Сторонники же «школы компетенций» считают, что выпускники традиционных российских школ не приспособлены к изменившейся социальной и экономической структуре российского общества, потому что значительно большую роль в современной экономике стали играть отрасли, не требующие такого объема знаний, который давала советская система образования. Что из-за завышенности требований, предъявляемых ведущими вузами, учащиеся слишком перегружены и неоправданное развитие получает репетиторство. Что советское образование было основано на знаниях ради знаний, и поэтому система преподавания в школах должна быть переориентирована со знаний на компетенции и умения. Если в советской школе результаты образования были представлены формулой «знания—умения—навыки», то сторонники школы компетенций предлагают формулу «умения—навыки—знания».

Один из видных сторонников компетентностного подхода к образованию академик РАО Володар Краевский, обосновывая его, утверждает, что «ключевая компетенция, которой учащиеся должны овладеть в школе, — это способность решать жизненно важные проблемы в конкретных ситуациях. Знания в этом случае не занимают самодовлеющую позицию, они включаются в содержание обучения в качестве лишь одного из компонентов и не являются самоцелью». По его мнению, сторонники «школы знаний» трактуют содержание образования слишком узко, как «педагогически адаптированные основы наук, изучаемые в школе», и навязывают школе сциентистские подходы к образованию, в то время как задача школы — передать учащимся не столько знания, сколько социальный опыт.

В интервью нашему журналу (см. «Уравнение злого духа» [2], «Эксперт» № 29 за 2007 год) академик РАН Людвиг Фаддеев, который, как и большая часть академической элиты, возможно, сам того не подозревая, выступает сторонником «школы знаний», заметил, что «избытка знаний не бывает, потому что никто не знает, что потребуется человеку в его жизни. Не только в науке, но и на производстве нужен человек, который сможет легко переключиться с одной технологии на другую. А для этого надо развивать мозги и кругозор, которые даются только знаниями. Известно, что мозги развиваются, если много учиться. Только много знающий человек свободен, а нам предлагается людей просто в рабов превращать».

Этот спор не является абстрактным. В «школе знаний» учащегося ориентируют на фундаментальные знания, получение которых проверяется сложными и всеобъемлющими экзаменами. И, основываясь на этих знаниях, учащийся получает возможность в дальнейшем принять решение о выборе жизненного пути. «Школа компетенций» ориентирует на достаточно быстрый выбор профиля обучения (отсюда профилизация), в рамках которого учащемуся резко сокращают преподавание непрофильных предметов и предоставляют достаточно широкие возможности выбора предметов для обучения по профилю (отсюда элективность), а знания, или, точнее, компетенции, проверяются с помощью различных тестов (отсюда ЕГЭ).

Сейчас можно констатировать, что, не дожидаясь окончания дискуссии, Минобрнауки в качестве образца для современной российской школы выбрало модель «школы компетенций», что и нашло свое отражение во внедрении в систему образования уже упомянутых ЕГЭ, профилизации и элективности.
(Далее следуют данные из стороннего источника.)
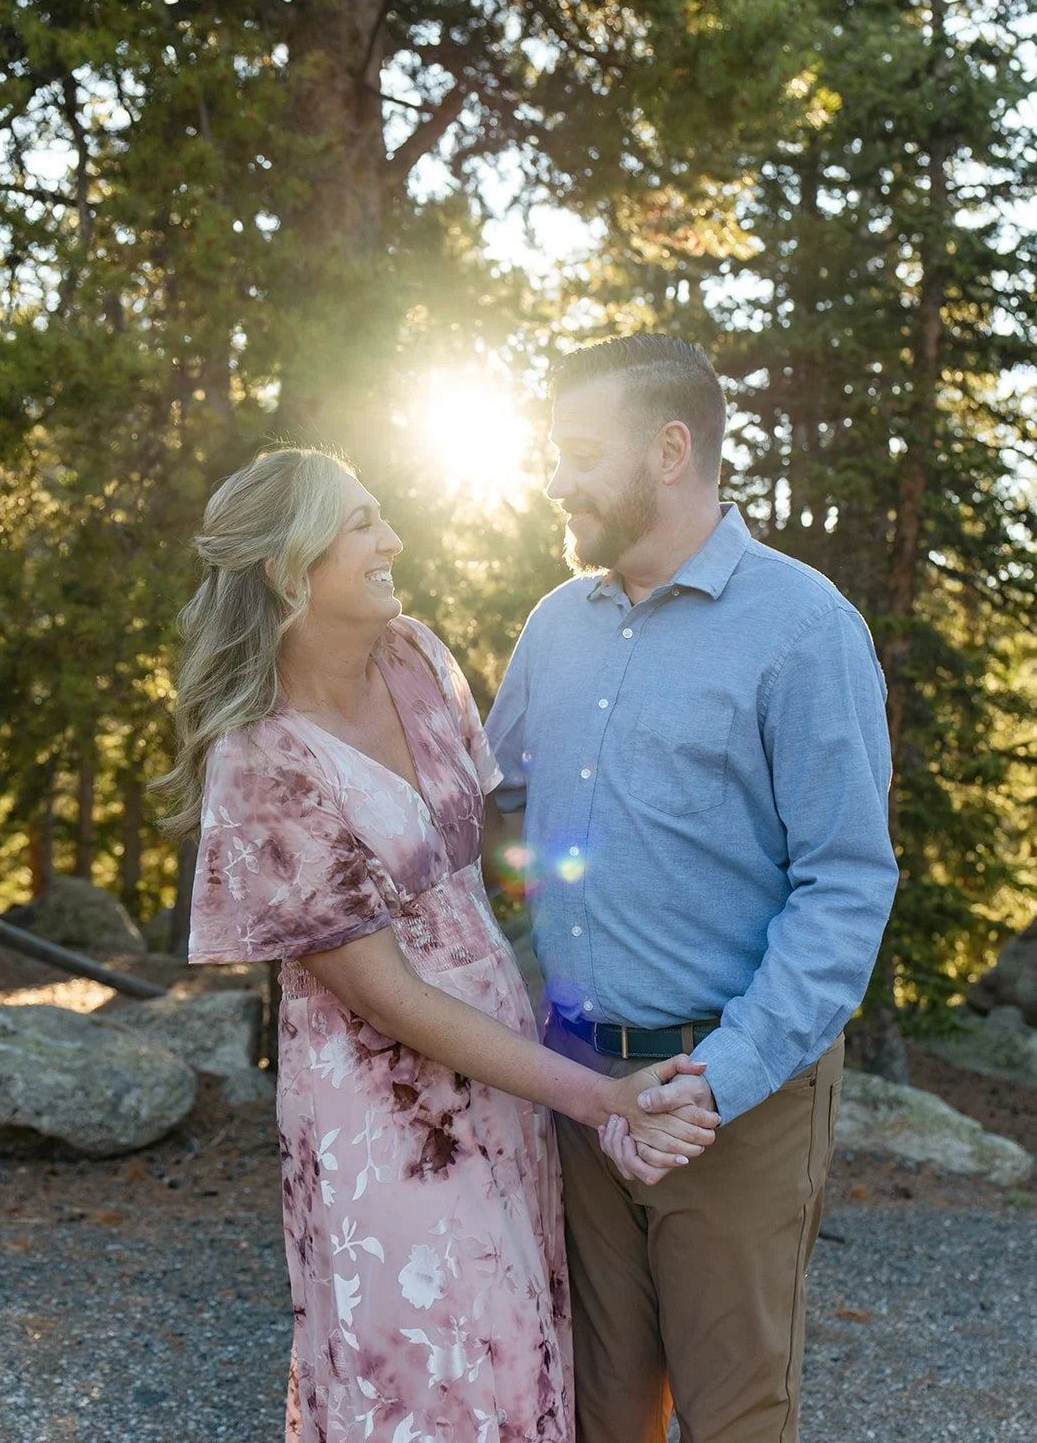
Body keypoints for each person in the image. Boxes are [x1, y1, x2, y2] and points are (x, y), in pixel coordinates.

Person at [154, 445, 718, 1443]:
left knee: (514, 1343)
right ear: (292, 566)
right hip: (381, 1104)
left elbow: (500, 834)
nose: (392, 540)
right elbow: (389, 997)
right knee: (427, 1367)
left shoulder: (415, 656)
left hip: (500, 1059)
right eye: (362, 523)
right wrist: (596, 1094)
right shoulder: (259, 761)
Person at [484, 335, 900, 1443]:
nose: (556, 479)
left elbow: (845, 884)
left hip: (731, 1100)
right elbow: (488, 813)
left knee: (732, 1420)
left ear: (670, 450)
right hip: (575, 1089)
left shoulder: (804, 629)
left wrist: (715, 1080)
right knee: (596, 1414)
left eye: (578, 451)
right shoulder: (551, 626)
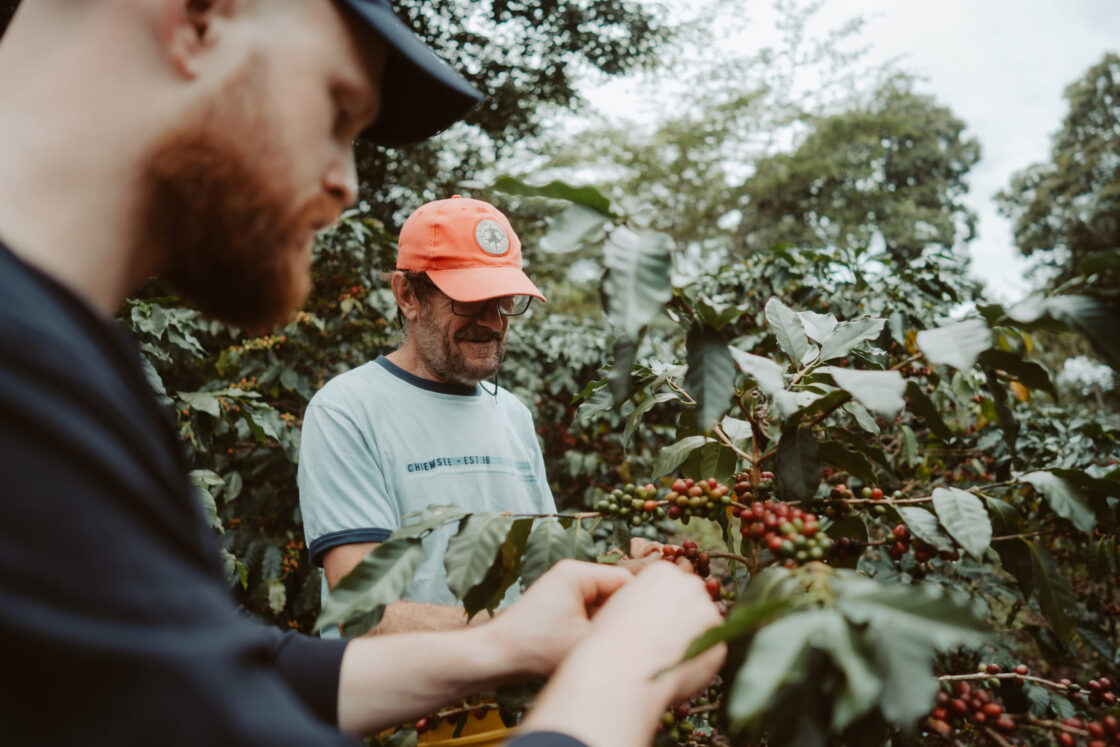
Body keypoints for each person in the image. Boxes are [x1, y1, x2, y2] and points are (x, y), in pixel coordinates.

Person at [0, 1, 725, 746]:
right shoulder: (25, 378)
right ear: (199, 19)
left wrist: (512, 641)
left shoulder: (74, 364)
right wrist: (628, 667)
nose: (346, 182)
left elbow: (210, 667)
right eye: (337, 108)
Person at [299, 195, 556, 634]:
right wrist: (517, 635)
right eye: (470, 300)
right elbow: (364, 614)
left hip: (510, 695)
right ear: (408, 296)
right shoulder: (346, 411)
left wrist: (622, 570)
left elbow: (546, 574)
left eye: (505, 301)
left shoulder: (512, 414)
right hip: (400, 698)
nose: (493, 322)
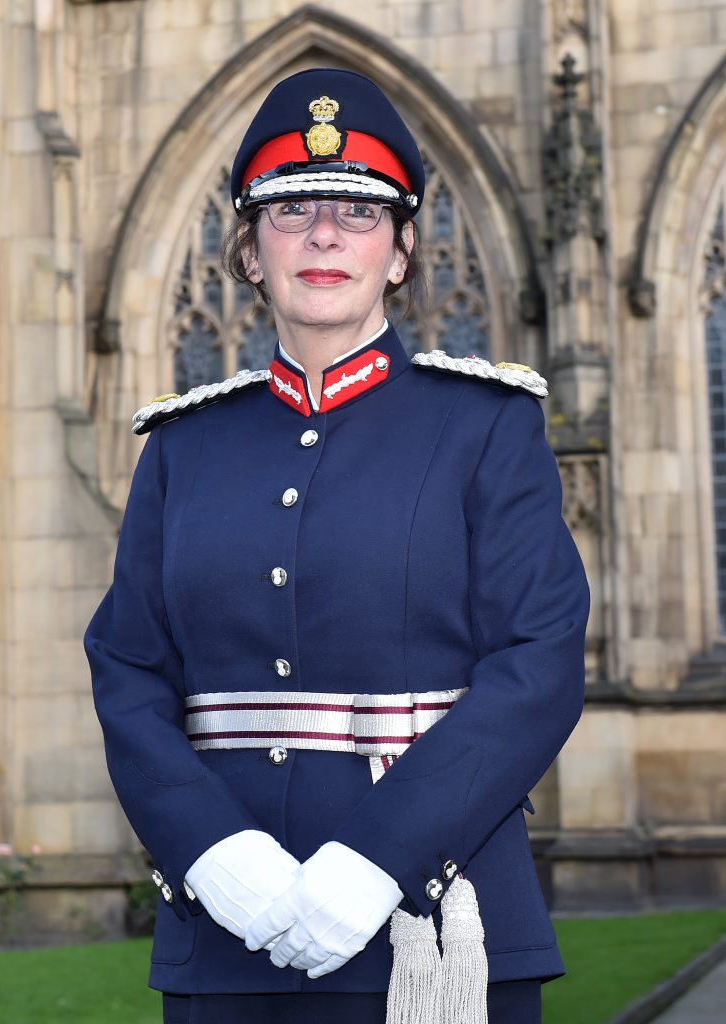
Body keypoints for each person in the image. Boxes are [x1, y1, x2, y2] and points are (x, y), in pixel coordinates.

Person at [84, 68, 589, 1024]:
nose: (323, 233)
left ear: (400, 252)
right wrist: (210, 854)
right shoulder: (182, 448)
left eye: (357, 212)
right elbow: (126, 667)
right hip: (226, 940)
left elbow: (540, 663)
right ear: (247, 251)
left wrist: (373, 862)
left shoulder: (484, 424)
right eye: (291, 210)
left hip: (432, 922)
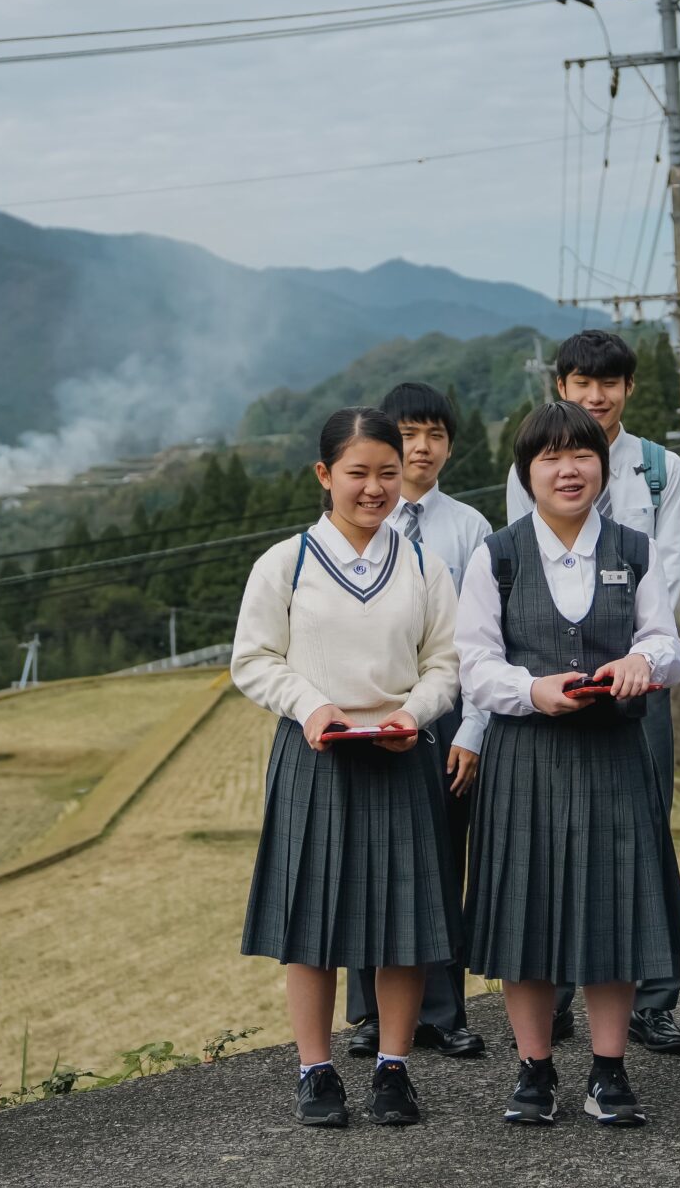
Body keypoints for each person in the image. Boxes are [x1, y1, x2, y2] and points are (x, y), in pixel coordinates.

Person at [464, 400, 680, 1127]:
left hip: (612, 752)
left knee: (614, 911)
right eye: (550, 457)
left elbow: (669, 644)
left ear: (603, 465)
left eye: (582, 455)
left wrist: (640, 661)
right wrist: (531, 689)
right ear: (526, 471)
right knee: (526, 919)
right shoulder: (496, 554)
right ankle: (534, 1070)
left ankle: (608, 1070)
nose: (569, 469)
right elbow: (473, 665)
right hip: (525, 755)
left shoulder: (633, 548)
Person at [233, 407, 463, 1129]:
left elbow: (446, 662)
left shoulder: (424, 563)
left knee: (405, 918)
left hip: (398, 752)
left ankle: (394, 1069)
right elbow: (253, 659)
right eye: (357, 473)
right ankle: (315, 1070)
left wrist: (413, 715)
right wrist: (310, 705)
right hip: (316, 755)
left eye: (387, 474)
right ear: (325, 475)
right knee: (312, 920)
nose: (373, 488)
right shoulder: (286, 562)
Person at [504, 329, 680, 1054]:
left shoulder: (657, 468)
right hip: (551, 680)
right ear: (562, 387)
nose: (596, 396)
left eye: (610, 383)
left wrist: (634, 659)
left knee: (641, 831)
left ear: (629, 390)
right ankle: (549, 1000)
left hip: (634, 679)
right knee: (548, 839)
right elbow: (518, 563)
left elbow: (665, 572)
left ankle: (653, 999)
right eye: (583, 382)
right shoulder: (533, 458)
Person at [344, 383, 495, 1062]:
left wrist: (472, 732)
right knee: (366, 862)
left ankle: (444, 1011)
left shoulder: (469, 528)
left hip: (446, 712)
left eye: (436, 434)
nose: (422, 448)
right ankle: (370, 1016)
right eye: (409, 434)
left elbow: (486, 640)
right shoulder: (356, 523)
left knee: (441, 862)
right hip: (366, 714)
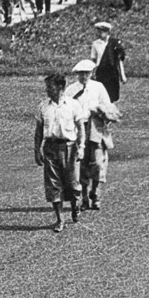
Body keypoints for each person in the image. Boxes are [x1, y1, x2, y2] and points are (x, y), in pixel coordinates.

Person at [34, 73, 85, 233]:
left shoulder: (73, 105)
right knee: (53, 184)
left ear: (60, 88)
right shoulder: (43, 106)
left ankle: (76, 206)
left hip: (69, 147)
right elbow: (38, 131)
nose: (47, 90)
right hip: (50, 147)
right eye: (47, 87)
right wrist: (37, 150)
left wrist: (81, 146)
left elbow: (81, 127)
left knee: (73, 183)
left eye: (50, 87)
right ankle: (60, 219)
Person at [65, 61, 117, 211]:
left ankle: (95, 193)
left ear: (91, 73)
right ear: (76, 74)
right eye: (81, 73)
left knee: (98, 162)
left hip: (96, 127)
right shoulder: (71, 90)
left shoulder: (98, 87)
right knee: (81, 163)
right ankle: (84, 198)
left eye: (86, 73)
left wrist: (100, 111)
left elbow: (108, 107)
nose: (84, 76)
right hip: (78, 128)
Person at [90, 22, 127, 103]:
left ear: (108, 32)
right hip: (101, 72)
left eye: (103, 31)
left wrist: (122, 75)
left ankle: (110, 112)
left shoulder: (115, 43)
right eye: (99, 31)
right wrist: (92, 73)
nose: (100, 33)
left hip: (112, 72)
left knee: (112, 95)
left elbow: (119, 60)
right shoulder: (95, 44)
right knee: (101, 94)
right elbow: (94, 60)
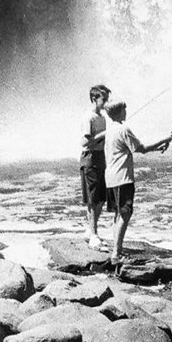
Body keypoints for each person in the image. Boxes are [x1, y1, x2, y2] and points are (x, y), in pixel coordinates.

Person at [101, 100, 171, 272]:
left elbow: (136, 149)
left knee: (118, 214)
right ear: (118, 112)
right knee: (125, 214)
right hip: (123, 178)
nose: (126, 112)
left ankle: (116, 252)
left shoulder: (109, 130)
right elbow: (142, 149)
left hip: (110, 178)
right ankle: (116, 254)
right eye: (124, 110)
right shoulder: (124, 129)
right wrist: (166, 139)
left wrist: (159, 147)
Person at [79, 83, 111, 249]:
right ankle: (94, 235)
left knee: (101, 198)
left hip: (100, 156)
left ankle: (89, 230)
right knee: (93, 199)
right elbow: (85, 141)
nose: (106, 103)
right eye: (103, 99)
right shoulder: (89, 117)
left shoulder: (103, 117)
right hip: (90, 157)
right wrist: (103, 134)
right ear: (94, 99)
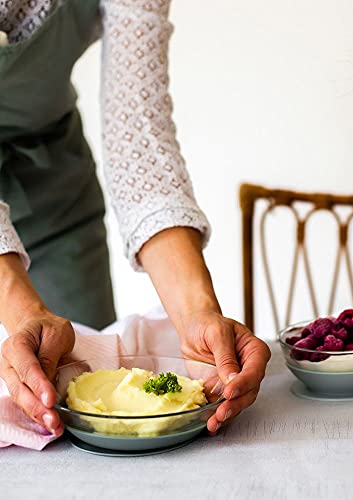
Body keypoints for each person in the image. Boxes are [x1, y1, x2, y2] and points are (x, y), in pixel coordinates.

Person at [0, 0, 270, 437]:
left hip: (52, 177)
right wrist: (20, 307)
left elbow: (139, 138)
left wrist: (196, 312)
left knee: (77, 396)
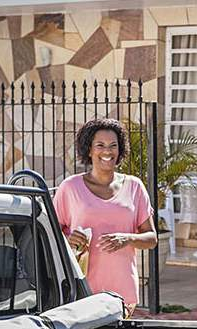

А министр образования и науки Андрей Фурсенко в своем выступлении перед активом «Наших» на Селигере отлил это в законченную формулу: «Старая школа готовила фундаментальных специалистов, а в настоящий момент требуются “потребители технологий”«.

Возможно, такой выбор соответствовал ситуации 90−х годов. Но сейчас, когда государство вновь пытается сформулировать цели развития, причем развития инновационного, выбор в качестве модели российской школы «школы компетенций» кажется преждевременным.

Ленивые американцы

Этот спор между разными направлениями педагогической науки ведется во всем мире, и выбор той или иной педагогической парадигмы в каждой стране определяется не столько в результате общетеоретических споров, сколько исходя из культурно-ментальной основы общества. И тех задач, которые перед ним стоят. Страны, вынужденные решать задачи ускоренной модернизации, выбирали «школу знаний» — она укоренилась в Германии, Японии, России, затем в СССР, а теперь и в Китае. А «школа компетенций» характерна в большей степени для англосаксонского мира. Причем в наиболее развитой форме она существует в США, где, в отличие от континентальных стран, школа всегда была предметом заботы не государства, а местных сообществ. Они же обычно склонны решать не столько проблемы высокого образования, сколько прагматические задачи собственного выживания, для чего как раз более всего и подходит «школа компетенций». Хотя и в англосаксонских странах школы для элиты были скорее «школами знаний», и еще недавно знания в будущую элиту там вколачивались самыми строгими способами, вплоть до порки. Как в таких условиях США смогли решить проблемы научно-технического развития — это отдельная большая проблема, но можно сразу заметить, что в значительной мере за счет мигрантов из Европы, причем в первую очередь из Германии и России (СССР). Тем более что, совершив в ХХ веке коллективное самоубийство — устроив две мировые войны, Европа дала гигантскую фору США — и экономическую, и, если так можно выразиться, человеческую. Но, наверное, не случайно в течение XIX и первой половины ХХ века сложилось своеобразное международной разделение труда, при котором большая часть выдающихся научных открытий осуществлялась в Европе, а их практическое применение — в Америке.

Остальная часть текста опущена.